本拠点では、がんゲノム医療の専門性と多職種連携の習得を目的に「がんゲノム医療人育成コース(インテンシブコース)」を実施してきた実績があるが、今回の事業ではさらに複数の施設が連携して履修科目を共有することで、養成人材の増加と教育内容の質の向上が期待できる。がんゲノム医療中核拠点病院である岡山大学病院は、中国・四国地方の20を越えるがんゲノム医療連携病院と繋がっており、またがんゲノム医療拠点病院である広島大学病院、香川大学医学部附属病院、四国がんセンターも積極的にがんゲノム医療を推進している。本拠点では、がんゲノム医療の推進を基盤として、がん予防医療を実践する専門医療人養成に最適な教育環境を提供可能である。徳島大学では、臨床腫瘍栄養学コースとしてがん病態栄養専門管理栄養士を育成してきており、新たにがん予防栄養学を履修することで、未発症者やがんサバイバーに対する細やかなケアを実践できるメディカルスタッフを養成できる

テーマ③新たな治療法を開発できる人材の養成

課題・対応策

分子生物学的ながん研究の進歩により、がんの遺伝子変異やシグナル伝達経路の異常が発がんや悪性化につながることが明らかになってきた。
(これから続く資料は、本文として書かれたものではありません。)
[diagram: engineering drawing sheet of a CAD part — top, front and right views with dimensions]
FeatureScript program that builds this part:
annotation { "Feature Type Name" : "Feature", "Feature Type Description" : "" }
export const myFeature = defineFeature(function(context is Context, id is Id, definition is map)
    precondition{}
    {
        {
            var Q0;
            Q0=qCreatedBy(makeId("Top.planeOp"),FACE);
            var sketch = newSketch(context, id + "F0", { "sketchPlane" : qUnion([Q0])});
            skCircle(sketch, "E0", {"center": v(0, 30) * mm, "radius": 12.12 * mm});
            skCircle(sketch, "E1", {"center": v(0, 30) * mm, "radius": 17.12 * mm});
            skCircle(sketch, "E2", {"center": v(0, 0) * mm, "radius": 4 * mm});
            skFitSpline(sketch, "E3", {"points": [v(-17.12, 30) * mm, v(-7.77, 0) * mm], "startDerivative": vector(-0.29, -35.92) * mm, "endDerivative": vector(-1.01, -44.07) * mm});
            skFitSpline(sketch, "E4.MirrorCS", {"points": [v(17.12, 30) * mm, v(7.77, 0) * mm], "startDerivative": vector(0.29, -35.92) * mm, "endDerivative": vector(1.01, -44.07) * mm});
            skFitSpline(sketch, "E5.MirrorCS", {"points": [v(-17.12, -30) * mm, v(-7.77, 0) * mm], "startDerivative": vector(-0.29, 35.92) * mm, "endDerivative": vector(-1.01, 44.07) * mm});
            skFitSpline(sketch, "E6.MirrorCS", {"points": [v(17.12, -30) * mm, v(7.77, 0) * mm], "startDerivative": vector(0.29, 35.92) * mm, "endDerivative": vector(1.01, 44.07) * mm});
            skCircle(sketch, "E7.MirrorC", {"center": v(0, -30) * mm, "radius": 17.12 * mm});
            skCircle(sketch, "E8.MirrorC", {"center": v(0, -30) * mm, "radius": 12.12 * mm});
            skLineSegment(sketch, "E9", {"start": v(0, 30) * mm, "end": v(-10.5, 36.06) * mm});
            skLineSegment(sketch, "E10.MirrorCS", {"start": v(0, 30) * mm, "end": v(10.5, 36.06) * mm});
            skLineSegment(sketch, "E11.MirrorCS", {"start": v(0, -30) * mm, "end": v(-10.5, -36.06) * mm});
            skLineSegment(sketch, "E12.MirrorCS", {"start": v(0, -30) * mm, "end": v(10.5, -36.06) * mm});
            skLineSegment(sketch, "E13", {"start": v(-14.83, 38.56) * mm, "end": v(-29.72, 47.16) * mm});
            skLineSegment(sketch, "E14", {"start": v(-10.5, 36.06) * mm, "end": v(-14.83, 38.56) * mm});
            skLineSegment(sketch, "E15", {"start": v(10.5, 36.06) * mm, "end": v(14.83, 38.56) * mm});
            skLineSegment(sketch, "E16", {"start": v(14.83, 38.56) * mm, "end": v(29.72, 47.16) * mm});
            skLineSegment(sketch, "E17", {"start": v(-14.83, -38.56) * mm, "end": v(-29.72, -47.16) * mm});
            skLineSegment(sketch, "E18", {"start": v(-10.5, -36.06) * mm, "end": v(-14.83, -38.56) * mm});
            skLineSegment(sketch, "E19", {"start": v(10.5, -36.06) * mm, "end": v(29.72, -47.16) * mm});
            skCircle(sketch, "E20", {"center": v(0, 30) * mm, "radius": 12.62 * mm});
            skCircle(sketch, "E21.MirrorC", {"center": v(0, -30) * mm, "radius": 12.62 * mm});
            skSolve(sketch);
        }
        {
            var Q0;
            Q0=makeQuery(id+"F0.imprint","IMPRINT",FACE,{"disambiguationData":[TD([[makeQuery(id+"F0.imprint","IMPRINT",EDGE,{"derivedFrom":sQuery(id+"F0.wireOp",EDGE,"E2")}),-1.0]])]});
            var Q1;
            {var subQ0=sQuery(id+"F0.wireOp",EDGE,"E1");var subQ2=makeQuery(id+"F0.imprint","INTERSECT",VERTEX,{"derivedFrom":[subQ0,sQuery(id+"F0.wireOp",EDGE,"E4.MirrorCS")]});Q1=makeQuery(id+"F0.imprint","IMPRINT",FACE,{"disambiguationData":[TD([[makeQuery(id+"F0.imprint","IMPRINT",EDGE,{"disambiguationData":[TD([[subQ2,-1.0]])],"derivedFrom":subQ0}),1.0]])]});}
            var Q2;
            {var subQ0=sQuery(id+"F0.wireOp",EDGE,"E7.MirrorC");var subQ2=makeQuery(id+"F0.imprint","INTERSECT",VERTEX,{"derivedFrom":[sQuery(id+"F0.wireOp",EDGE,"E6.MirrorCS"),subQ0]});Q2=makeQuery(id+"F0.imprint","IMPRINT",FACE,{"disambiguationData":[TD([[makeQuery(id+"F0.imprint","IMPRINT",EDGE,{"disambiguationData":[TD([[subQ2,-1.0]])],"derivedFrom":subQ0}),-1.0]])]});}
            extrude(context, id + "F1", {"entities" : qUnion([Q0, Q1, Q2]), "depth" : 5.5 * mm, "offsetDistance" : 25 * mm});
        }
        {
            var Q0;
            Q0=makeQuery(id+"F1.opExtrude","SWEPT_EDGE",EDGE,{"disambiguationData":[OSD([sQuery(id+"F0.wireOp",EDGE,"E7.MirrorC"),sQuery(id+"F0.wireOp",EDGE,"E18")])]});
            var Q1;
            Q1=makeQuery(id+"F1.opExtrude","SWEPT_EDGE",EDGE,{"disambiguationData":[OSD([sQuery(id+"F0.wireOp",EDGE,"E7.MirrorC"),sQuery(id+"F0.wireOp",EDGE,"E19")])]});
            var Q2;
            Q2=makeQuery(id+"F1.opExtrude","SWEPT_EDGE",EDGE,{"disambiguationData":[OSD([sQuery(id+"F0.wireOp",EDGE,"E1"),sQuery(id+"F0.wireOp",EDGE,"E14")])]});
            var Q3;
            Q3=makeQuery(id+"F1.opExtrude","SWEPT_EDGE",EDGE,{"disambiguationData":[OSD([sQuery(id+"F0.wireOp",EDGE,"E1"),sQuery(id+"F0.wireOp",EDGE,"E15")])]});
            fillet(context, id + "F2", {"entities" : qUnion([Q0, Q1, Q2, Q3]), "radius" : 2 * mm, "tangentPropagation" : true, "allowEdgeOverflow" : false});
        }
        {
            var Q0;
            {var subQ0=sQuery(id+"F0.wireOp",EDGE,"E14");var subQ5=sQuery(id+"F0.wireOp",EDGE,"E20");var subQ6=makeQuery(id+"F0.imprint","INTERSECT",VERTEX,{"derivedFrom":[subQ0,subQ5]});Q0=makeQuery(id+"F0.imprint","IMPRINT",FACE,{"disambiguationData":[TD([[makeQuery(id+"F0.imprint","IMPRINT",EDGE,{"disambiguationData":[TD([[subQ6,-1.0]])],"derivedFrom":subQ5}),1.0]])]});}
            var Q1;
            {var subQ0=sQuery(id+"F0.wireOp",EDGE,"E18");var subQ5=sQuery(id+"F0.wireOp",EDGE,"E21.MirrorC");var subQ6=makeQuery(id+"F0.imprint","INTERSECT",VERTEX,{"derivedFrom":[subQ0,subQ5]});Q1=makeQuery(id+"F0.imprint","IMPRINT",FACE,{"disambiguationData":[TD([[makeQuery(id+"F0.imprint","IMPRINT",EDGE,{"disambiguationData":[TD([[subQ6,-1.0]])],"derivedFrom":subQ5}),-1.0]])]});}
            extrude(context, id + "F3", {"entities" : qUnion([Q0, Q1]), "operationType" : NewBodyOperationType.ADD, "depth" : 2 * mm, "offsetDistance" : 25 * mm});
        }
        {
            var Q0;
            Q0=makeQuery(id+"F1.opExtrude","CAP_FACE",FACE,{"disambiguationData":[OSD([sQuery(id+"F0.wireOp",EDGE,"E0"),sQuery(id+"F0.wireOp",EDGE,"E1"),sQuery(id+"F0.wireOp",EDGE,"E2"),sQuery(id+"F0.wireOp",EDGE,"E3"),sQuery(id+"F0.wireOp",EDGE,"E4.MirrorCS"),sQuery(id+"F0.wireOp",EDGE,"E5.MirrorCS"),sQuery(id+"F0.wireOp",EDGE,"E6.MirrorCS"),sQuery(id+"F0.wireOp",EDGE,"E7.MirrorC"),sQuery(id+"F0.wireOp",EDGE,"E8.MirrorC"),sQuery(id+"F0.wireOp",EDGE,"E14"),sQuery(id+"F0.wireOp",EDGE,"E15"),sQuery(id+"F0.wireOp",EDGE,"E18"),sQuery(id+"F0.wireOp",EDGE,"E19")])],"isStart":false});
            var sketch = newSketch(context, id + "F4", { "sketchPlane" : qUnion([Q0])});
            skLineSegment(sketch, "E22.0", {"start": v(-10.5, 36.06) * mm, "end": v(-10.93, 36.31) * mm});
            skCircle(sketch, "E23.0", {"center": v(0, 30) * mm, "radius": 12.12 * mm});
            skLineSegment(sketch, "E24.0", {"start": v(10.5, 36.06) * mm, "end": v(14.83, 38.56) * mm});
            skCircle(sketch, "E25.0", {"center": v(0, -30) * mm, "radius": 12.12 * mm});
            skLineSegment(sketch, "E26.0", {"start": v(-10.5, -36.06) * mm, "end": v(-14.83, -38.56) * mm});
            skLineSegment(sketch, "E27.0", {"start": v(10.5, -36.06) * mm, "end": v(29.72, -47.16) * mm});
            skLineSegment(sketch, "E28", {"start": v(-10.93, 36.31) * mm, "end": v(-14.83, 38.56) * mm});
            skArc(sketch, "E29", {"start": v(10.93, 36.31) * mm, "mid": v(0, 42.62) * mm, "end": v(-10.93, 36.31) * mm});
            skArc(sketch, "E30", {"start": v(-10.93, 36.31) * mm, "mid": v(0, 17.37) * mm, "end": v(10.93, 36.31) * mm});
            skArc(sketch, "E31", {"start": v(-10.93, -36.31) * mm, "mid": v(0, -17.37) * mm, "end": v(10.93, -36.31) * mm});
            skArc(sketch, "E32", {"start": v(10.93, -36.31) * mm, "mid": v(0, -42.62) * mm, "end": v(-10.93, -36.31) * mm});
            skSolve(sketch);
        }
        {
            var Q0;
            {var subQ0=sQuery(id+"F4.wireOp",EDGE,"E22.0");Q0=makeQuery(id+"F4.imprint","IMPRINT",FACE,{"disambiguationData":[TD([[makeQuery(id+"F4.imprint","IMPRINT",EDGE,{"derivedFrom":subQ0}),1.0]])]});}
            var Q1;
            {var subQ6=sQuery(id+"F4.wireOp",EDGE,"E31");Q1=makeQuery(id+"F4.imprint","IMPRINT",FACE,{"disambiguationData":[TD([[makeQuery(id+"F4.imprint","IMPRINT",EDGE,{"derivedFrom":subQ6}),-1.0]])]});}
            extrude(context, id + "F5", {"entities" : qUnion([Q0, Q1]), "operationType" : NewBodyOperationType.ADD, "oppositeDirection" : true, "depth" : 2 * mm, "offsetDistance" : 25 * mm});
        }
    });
それらの情報に基づく個別化医療の開発が望まれているが、新たな創薬研究や医療機器開発には、充分な研究期間と承認審査までの段階的なプロセスの理解が必要である。本事業では、実際に開発段階にある治療用あるいは診断用医療シーズの臨床試験デザインの立案や実施計画書作成を体験させるとともに、レギュラトリーサイエンス教育を充実させることで科学的視点と行政的視点を習得させ、個別化医療の開発を推進できるがん専門医療人を養成する。また、がんゲノム医療と人工知能(AI)技術を融合したがんのリスク評価(再発予防)や高齢化社会に対応した体にやさしい遺伝子治療薬の開発、固形がんに対するCAR-T免疫療法の開発など、本拠点が得意としてきた革新的医療技術開発を経験させることで、未来世代にふさわしい領域の高度がん専門医療人の育成を積極的に推進していく。

テーマに関する強み

本拠点の連携施設では、様々な臓器由来のがんに対する免疫チェックポイント阻害薬を用いた免疫療法が、治験・臨床試験から実臨床レベルまで実施されており、がん薬物療法専門医による指導体制が確立されている。また、がん免疫療法に特徴的な副作用(irAE)を学ぶ「副作用マネジメントコース」などもすでに実施されており、がん免疫療法をより広く深く実践できる人材養成が可能な拠点と言える。さらに、中国・四国がんプロコンソーシアム内では、腫瘍融解ウイルスなどの遺伝子治療薬の創薬研究や新たな固形がんに対するCAR-T療法の開発、CTガイド下生検を行うロボット医療機器の臨床試験も進行しており、革新的医療技術開発を学び習得する教育環境が充実している。複数の大学発ベンチャーも設立されており、新たながん診断・治療法の開発を身近に感じることができる。